🤖 AI Summary
This study investigates systemic biases in the Whisper model for Scottish dialect speech recognition, addressing accent-based inequities that hinder equitable access to UK public services. Methodologically, we construct the first publicly oriented, multi-dialect Scottish speech dataset; perform supervised fine-tuning on Whisper large-v3; and design cross-regional accent contrast experiments complemented by manual error analysis. Key contributions include: (1) the first systematic characterization of Whisper’s performance degradation in bilingual/multi-dialect Scottish contexts; (2) empirical validation of the fine-tuned model’s cross-regional accent transfer capability; (3) identification of Word Error Rate (WER) limitations for dialectal evaluation, particularly its insensitivity to dialect-specific errors; and (4) significant WER reduction on target dialects post-fine-tuning, with marked alleviation of dialect-specific errors—including morphological misrecognitions and code-mixed transcription failures.
📝 Abstract
We collect novel data in the public service domain to evaluate the capability of the state-of-the-art automatic speech recognition (ASR) models in capturing regional differences in accents in the United Kingdom (UK), specifically focusing on two accents from Scotland with distinct dialects.
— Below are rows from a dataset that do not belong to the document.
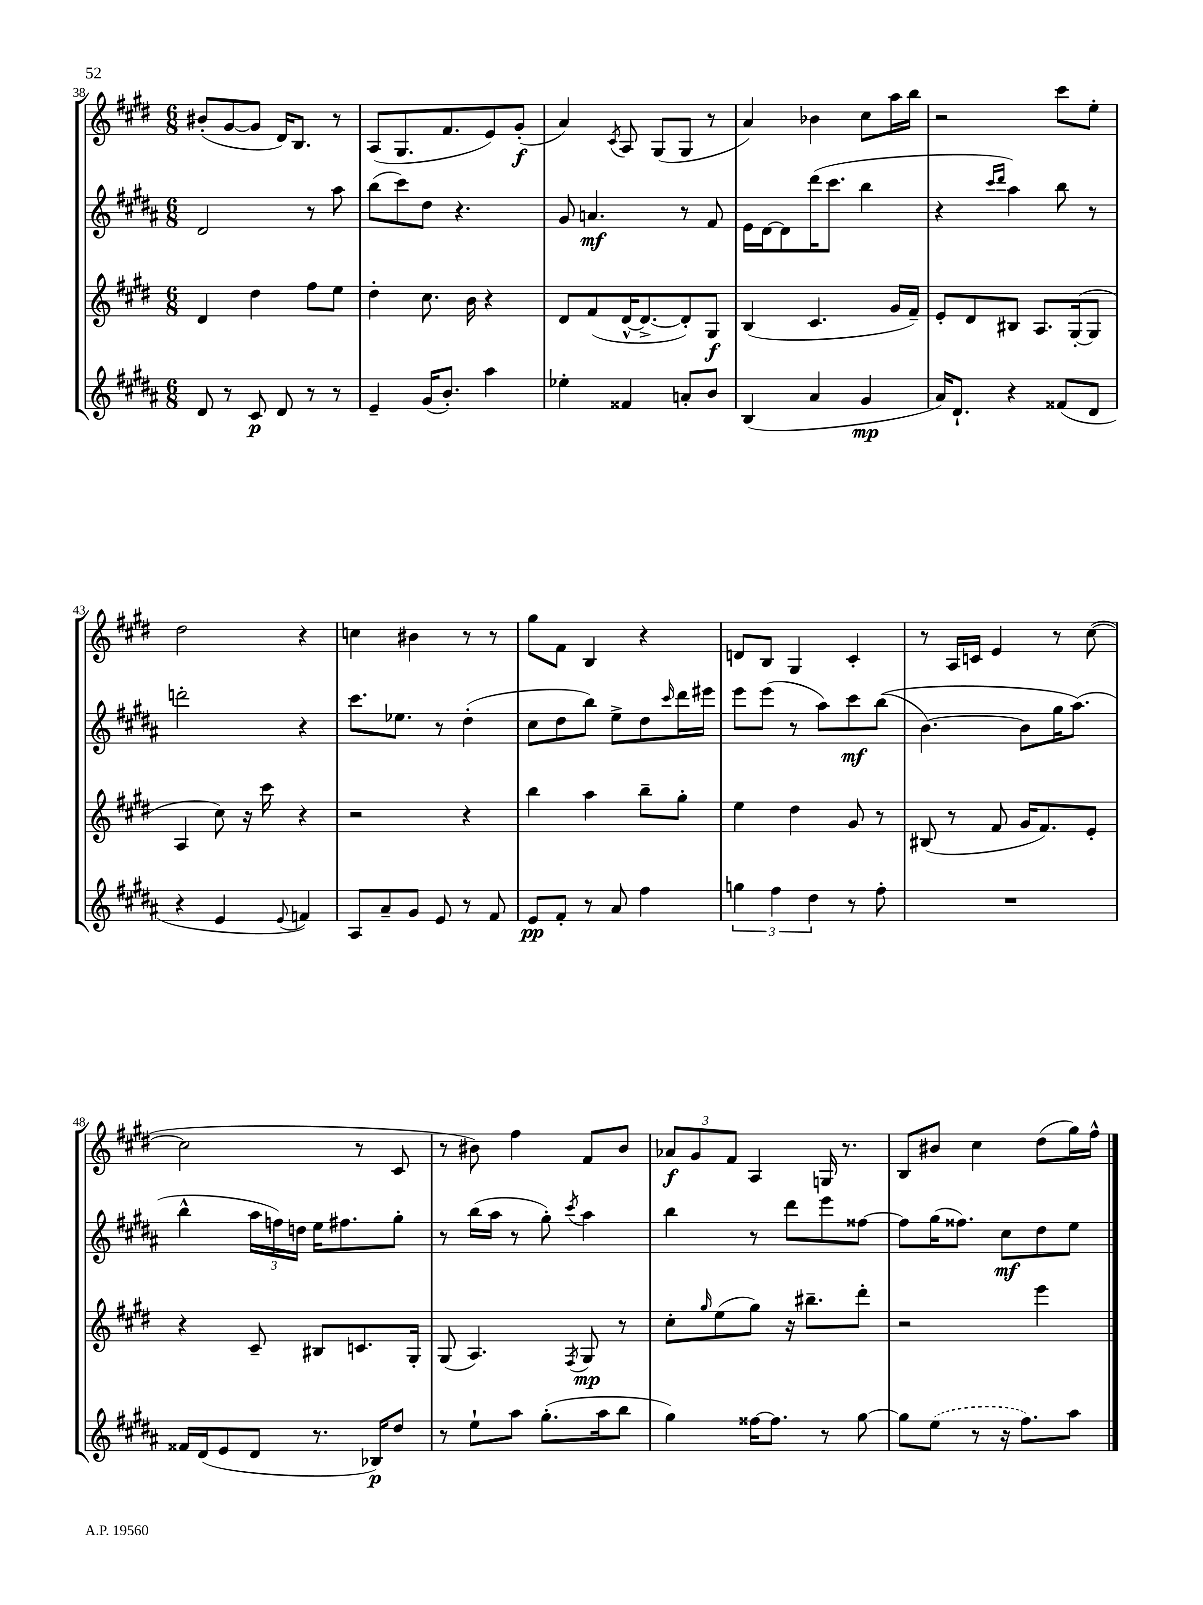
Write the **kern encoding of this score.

**kern	**dynam	**kern	**dynam	**kern	**dynam	**kern	**dynam
*part4	*part4	*part3	*part3	*part2	*part2	*part1	*part1
*staff4	*staff4	*staff3	*staff3	*staff2	*staff2	*staff1	*staff1
*clefG2	*	*clefG2	*	*clefG2	*	*clefG2	*
*k[f#c#g#d#a#]	*	*k[f#c#g#d#]	*	*k[f#c#g#d#a#]	*	*k[f#c#g#d#]	*
*M6/8	*	*M6/8	*	*M6/8	*	*M6/8	*
=38	=38	=38	=38	=38	=38	=38	=38
8d#/	.	4d#/	.	2d#/	.	(8b#X'/L	.
8r	.	.	.	.	.	[8g#/	.
8c#/	p	4dd#\	.	.	.	8g#/J]	.
8d#/	.	.	.	.	.	16d#/KL)	.
.	.	.	.	.	.	8.B/J	.
8r	.	8ff#\L	.	8r	.	.	.
8r	.	8ee\J	.	8aa#\	.	8r	.
=39	=39	=39	=39	=39	=39	=39	=39
4e~/	.	4dd#'\	.	(8bb\L	.	(8A/L	.
.	.	.	.	8ccc#\)	.	8.G#/	.
(16g#/KL	.	8.cc#\	.	8dd#\J	.	.	.
8.b'/J)	.	.	.	.	.	8.f#/	.
.	.	.	.	4.r	.	.	.
.	.	16b\	.	.	.	.	.
4aa#\	.	4r	.	.	.	8e/)	.
.	.	.	.	.	.	(8g#'/J	f
=40	=40	=40	=40	=40	=40	=40	=40
4ee-X'\	.	8d#/L	.	8g#/	.	4a/)	.
.	.	(8f#/	.	4.an/	mf	.	.
.	.	.	.	.	.	8qc#/	.
4f##X/	.	[16d#^^/K	.	.	.	8A/	.
.	.	8.d#^/_	.	.	.	.	.
.	.	.	.	.	.	(8G#/L	.
8an'/L	.	8d#'/])	.	8r	.	8G#/J	.
8b/J	.	8G#/J	f	8f#/	.	8r	.
=41	=41	=41	=41	=41	=41	=41	=41
(4B/	.	(4B/	.	16e\LL	.	4a/)	.
.	.	.	.	[16d#\J	.	.	.
.	.	.	.	8d#\]	.	.	.
4a#/	.	4.c#/	.	(16ddd#\K	.	4b-X\	.
.	.	.	.	8.ccc#\J	.	.	.
4g#/	mp	.	.	4bb\	.	8cc#\L	.
.	.	16g#/LL	.	.	.	16aa\L	.
.	.	16f#~/JJ)	.	.	.	16bb\JJ	.
=42	=42	=42	=42	=42	=42	=42	=42
16a#/KL)	.	8e'/L	.	4r	.	2r	.
8.d#`/J	.	.	.	.	.	.	.
.	.	8d#/	.	.	.	.	.
.	.	.	.	16qqccc#/LL	.	.	.
.	.	.	.	16qqddd#/JJ	.	.	.
4r	.	8B#X/J	.	4aa#\)	.	.	.
.	.	8.A/L	.	.	.	.	.
(8f##X/L	.	.	.	8bb\	.	8ccc#\L	.
.	.	([16G#'/k	.	.	.	.	.
8d#/J	.	8G#/J]	.	8r	.	8ee'\J	.
!!LO:LB:g=z
=43	=43	=43	=43	=43	=43	=43	=43
4r	.	4A/	.	2dddn'\	.	2dd#\	.
4e/	.	8cc#\)	.	.	.	.	.
.	.	16r	.	.	.	.	.
.	.	16ccc#\	.	.	.	.	.
8qqe/	.	.	.	.	.	.	.
4fn/)	.	4r	.	4r	.	4r	.
=44	=44	=44	=44	=44	=44	=44	=44
8A#/L	.	2r	.	8.ccc#\L	.	4ccn\	.
8a#~/	.	.	.	.	.	.	.
.	.	.	.	8.ee-X\J	.	.	.
8g#/J	.	.	.	.	.	4b#X\	.
8e/	.	.	.	8r	.	.	.
8r	.	4r	.	(4dd#'\	.	8r	.
8f#/	.	.	.	.	.	8r	.
=45	=45	=45	=45	=45	=45	=45	=45
8e/L	pp	4bb\	.	8cc#\L	.	8gg#\L	.
8f#'/J	.	.	.	8dd#\	.	8f#\J	.
8r	.	4aa\	.	8bb\J)	.	4B/	.
8a#/	.	.	.	8ee^\L	.	.	.
4ff#\	.	8bb~\L	.	8dd#\	.	4r	.
.	.	.	.	16qqccc#/	.	.	.
.	.	8gg#'\J	.	16ddd#\L	.	.	.
.	.	.	.	16eee#X\JJ	.	.	.
=46	=46	=46	=46	=46	=46	=46	=46
6ggn\	.	4ee\	.	8eee\L	.	8dn/L	.
.	.	.	.	(8eee\J	.	8B/J	.
6ff#\	.	.	.	.	.	.	.
.	.	4dd#\	.	8r	.	4G#/	.
6dd#\	.	.	.	.	.	.	.
.	.	.	.	8aa#\L)	.	.	.
8r	.	8g#/	.	8ccc#\	mf	4c#'/	.
8ff#'\	.	8r	.	((8bb\J	.	.	.
=47	=47	=47	=47	=47	=47	=47	=47
2.r	.	(8B#X/	.	[4.b\)	.	8r	.
.	.	8r	.	.	.	16A/LL	.
.	.	.	.	.	.	16cn/JJ	.
.	.	8f#/	.	.	.	4e/	.
.	.	16g#/KL	.	8b\L]	.	.	.
.	.	8.f#/)	.	.	.	.	.
.	.	.	.	16gg#\K	.	8r	.
.	.	.	.	(8.aa#\J)	.	.	.
.	.	8e'/J	.	.	.	([8cc#\	.
!!LO:LB:g=z
=48	=48	=48	=48	=48	=48	=48	=48
16f##X/LL	.	4r	.	4bb^^\	.	2cc#\]	.
(16d#/J	.	.	.	.	.	.	.
8e/	.	.	.	.	.	.	.
8d#/J	.	8c#~/	.	24aa#\LL	.	.	.
.	.	.	.	24ffn\)	.	.	.
.	.	.	.	24ddn\JJ	.	.	.
8.r	.	8B#X/L	.	16ee\KL	.	.	.
.	.	.	.	8.ff#X\	.	.	.
.	.	8.cn/	.	.	.	8r	.
16B-X/KL)	p	.	.	.	.	.	.
8dd#/J	.	.	.	8gg#'\J	.	8c#/	.
.	.	16G#'/Jk	.	.	.	.	.
=49	=49	=49	=49	=49	=49	=49	=49
8r	.	(8G#/	.	8r	.	8r	.
8ee`\L	.	4.A/)	.	(16bb\LL	.	8b#X\)	.
.	.	.	.	16aa#\JJ	.	.	.
8aa#\J	.	.	.	8r	.	4ff#\	.
(8.gg#'\L	.	.	.	8gg#'\)	.	.	.
.	.	8qF#/	.	8qccc#/	.	.	.
.	.	8G#/	mp	4aa#\	.	8f#/L	.
16aa#\k	.	.	.	.	.	.	.
8bb\J	.	8r	.	.	.	8b#/J	.
=50	=50	=50	=50	=50	=50	=50	=50
4gg#\)	.	8cc#'\L	.	4bb\	.	12a-X/L	f
.	.	.	.	.	.	12g#/	.
.	.	16qqgg#/	.	.	.	.	.
.	.	(8ee\	.	.	.	.	.
.	.	.	.	.	.	12f#/J	.
[16ff##X\KL	.	8gg#\J)	.	8r	.	4A/	.
8.ff##\J]	.	.	.	.	.	.	.
.	.	16r	.	8ddd#\L	.	.	.
.	.	8.bb#X~\L	.	.	.	.	.
8r	.	.	.	8eee\	.	16Gn/	.
.	.	.	.	.	.	8.r	.
[8gg#\	.	8ddd#'\J	.	[8ff##X\J	.	.	.
=51	=51	=51	=51	=51	=51	=51	=51
8gg#\L]	.	2r	.	8ff##\L]	.	8B/L	.
(8ee\J	.	.	.	(16gg#\K	.	8b#X/J	.
.	.	.	.	8.ff##X\J)	.	.	.
8r	.	.	.	.	.	4cc#\	.
16r	.	.	.	8cc#\L	mf	.	.
8.ff#\L)	.	.	.	.	.	.	.
.	.	4eee\	.	8dd#\	.	(8dd#\L	.
8aa#\J	.	.	.	8ee\J	.	16gg#\L)	.
.	.	.	.	.	.	16ff#^^\JJ	.
==	==	==	==	==	==	==	==
*-	*-	*-	*-	*-	*-	*-	*-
This study addresses real-world problems where biased ASR models can lead to miscommunication in public services, disadvantaging individuals with regional accents particularly those in vulnerable populations. We first examine the out-of-the-box performance of the Whisper large-v3 model on a baseline dataset and our data. We then explore the impact of fine-tuning Whisper on the performance in the two UK regions and investigate the effectiveness of existing model evaluation techniques for our real-world application through manual inspection of model errors. We observe that the Whisper model has a higher word error rate (WER) on our test datasets compared to the baseline data and fine-tuning on a given data improves performance on the test dataset with the same domain and accent. The fine-tuned models also appear to show improved performance when applied to the test data outside of the region it was trained on suggesting that fine-tuned models may be transferable within parts of the UK. Our manual analysis of model outputs reveals the benefits and drawbacks of using WER as an evaluation metric and fine-tuning to adapt to regional dialects.